A Sony ganhou este litígio mas saiu prejudicada. Ao contrário, a JVC foi capaz de formalizar alianças com algumas das cinematográficas mais importantes, como a Paramount ou a própria Disney. Estes acordos facilitaram a existência de uma maior oferta de títulos no formato VHS nas estantes dos videoclubes. Os donos desses estabelecimentos rapidamente perceberam que os filmes em VHS eram mais alugados, motivo pelo qual tinham mais unidades disponíveis… iniciando-se um círculo vicioso para o Betamax (e virtuoso para o VHS).
Sobre este problema, circula a lenda urbana de que o Betamax desapareceu pela negação da Sony a permitir que as distribuidoras pornográficas utilizassem seu formato. Existe possivelmente alguma coisa de verdade nessa lenda, mas é muito difícil que somente esta negação possa explicar por si mesma toda a história.
A Sony aprendeu bem a lição e, de acordo sua estratégia de manter o controle da experiência de uso de seus produtos, entrou no mundo dos conteúdos adquirindo a Columbia Pictures Enterteinment em 1989 (atualmente Sony Pictures).
O fim dessa história
Em 1981, o VHS já tinha 75% da cota de mercado nos Estados Unidos. Em 1988, a Sony começou a fabricar vídeos em VHS, certificando sua derrota. Por sua parte, o formato VHS converteu-se no padrão de vídeo doméstico durante mais 16 anos, até ser substituído totalmente pelo DVD em 2005 (depois de 5 anos de convivência de ambos os formatos).
Desde então, temos vivido esse tipo de luta uma e outra vez. O Android (Google) versus o IOS (Apple) é o exemplo mais recente. A Apple desempenha o papel da Sony: padrões de sua propriedade, excelência do produto, controle da experiência do usuário, política mais restritiva para autorizar aplicativos, etc. E a Google desempenha o papel da JVC: padrão mais aberto, menos restrições, etc. Como aconteceu na guerra dos gravadores de videocassete, a Apple começou antes e aplicou preços mais altos, mas a Google conseguiu a maior cota de mercado.
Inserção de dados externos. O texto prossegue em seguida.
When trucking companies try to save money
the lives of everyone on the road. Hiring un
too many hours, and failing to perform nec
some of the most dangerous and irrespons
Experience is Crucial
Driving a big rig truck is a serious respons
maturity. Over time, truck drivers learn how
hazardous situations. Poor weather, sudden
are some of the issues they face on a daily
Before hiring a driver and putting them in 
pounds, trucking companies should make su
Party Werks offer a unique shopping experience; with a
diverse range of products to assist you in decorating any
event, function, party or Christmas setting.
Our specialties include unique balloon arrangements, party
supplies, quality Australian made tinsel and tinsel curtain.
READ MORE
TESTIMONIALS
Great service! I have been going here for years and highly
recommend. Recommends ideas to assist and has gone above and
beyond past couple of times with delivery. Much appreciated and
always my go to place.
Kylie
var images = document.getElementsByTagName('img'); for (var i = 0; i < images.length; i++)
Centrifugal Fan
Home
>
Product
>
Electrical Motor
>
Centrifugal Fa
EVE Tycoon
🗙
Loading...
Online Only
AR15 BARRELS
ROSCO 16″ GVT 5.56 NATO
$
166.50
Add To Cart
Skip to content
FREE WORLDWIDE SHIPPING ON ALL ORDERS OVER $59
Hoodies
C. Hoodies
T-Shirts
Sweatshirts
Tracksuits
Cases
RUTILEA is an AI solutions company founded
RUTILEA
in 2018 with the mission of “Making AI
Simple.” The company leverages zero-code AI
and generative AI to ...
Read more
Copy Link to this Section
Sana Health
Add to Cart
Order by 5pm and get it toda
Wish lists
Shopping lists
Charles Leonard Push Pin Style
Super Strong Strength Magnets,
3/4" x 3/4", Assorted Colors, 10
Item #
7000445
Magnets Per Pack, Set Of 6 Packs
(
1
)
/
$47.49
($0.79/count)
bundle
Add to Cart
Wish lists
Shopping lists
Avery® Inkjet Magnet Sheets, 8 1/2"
A posição da Apple será boa enquanto conseguir que os criadores de conteúdos (os apps) continuem a fazer o esforço por desenvolver aplicativos para os dois sistemas. O fato de que existam mais pessoas utilizando o Android não prejudica os usuários do IOS… sempre e quando continuem a existir aplicativos em IOS. Mas… o que aconteceria se algum dia os fabricantes de apps optassem por desenvolver apenas para o Android, valorizando a economia de custos em detrimento da perda de clientes potenciais? Essa ameaça faz lembrar muito das produtoras de cinema proporcionando somente cópias em VHS aos videoclubes.
Lições dessa história
- A estratégia de comercialização de um produto é radicalmente diferente quando se trata de estabelecer um padrão no mercado.
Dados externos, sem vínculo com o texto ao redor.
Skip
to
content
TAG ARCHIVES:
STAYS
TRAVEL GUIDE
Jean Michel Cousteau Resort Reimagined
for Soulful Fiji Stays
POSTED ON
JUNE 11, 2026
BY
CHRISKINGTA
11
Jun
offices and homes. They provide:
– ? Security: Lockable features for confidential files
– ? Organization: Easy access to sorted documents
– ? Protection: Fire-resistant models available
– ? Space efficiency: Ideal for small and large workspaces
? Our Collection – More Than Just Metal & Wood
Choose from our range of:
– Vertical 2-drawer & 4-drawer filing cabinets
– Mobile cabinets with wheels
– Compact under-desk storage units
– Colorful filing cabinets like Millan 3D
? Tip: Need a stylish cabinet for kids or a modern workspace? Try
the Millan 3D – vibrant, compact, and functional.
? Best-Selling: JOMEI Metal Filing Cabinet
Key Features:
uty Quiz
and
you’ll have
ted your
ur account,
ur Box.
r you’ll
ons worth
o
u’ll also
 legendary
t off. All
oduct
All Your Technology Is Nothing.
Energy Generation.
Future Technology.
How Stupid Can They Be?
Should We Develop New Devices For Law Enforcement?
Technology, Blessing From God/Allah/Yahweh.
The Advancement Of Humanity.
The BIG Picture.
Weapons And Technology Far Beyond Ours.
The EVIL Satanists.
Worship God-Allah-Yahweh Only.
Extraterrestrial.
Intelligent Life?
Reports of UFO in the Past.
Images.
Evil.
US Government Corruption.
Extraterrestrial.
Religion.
- Para saber se estamos lutando por estabelecer um padrão, um fator chave é a externalidade de rede: o fato de que um usuário seja beneficiado por existirem muitos mais usuários utilizando o mesmo produto.
- Em entornos de luta para estabelecer um padrão, a cooperação entre concorrentes e os acordos com as indústrias relacionadas com nosso padrão são fatores de sucesso.
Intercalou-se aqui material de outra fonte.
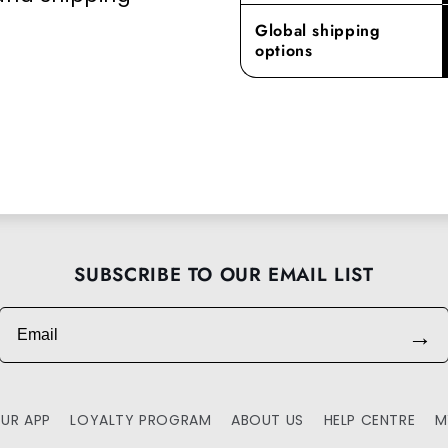
Global shipping
options
SUBSCRIBE TO OUR EMAIL LIST
Email
→
UR APP
LOYALTY PROGRAM
ABOUT US
HELP CENTRE
M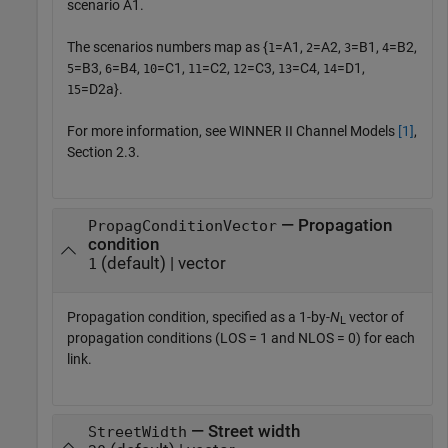
scenario A1.
The scenarios numbers map as {
=A1,
=A2,
=B1,
=B2,
1
2
3
4
=B3,
=B4,
=C1,
=C2,
=C3,
=C4,
=D1,
5
6
10
11
12
13
14
=D2a}.
15
For more information, see WINNER II Channel Models
[1]
,
Section 2.3.
— Propagation
PropagConditionVector
condition
(default) | vector
1
Propagation condition, specified as a 1-by-
N
vector of
L
propagation conditions (LOS = 1 and NLOS = 0) for each
link.
— Street width
StreetWidth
- Identificar os atributos de um produto que são decisivos para o consumidor é fundamental desde a própria concepção do produto. A Sony decidiu apostar pela qualidade de imagem e de som em detrimento da duração do tempo de gravação, mas essa não foi a escolha do consumidor. Os estudos de mercado do tipo Conjoint podem ser uma boa ajuda para identificar esses atributos decisivos.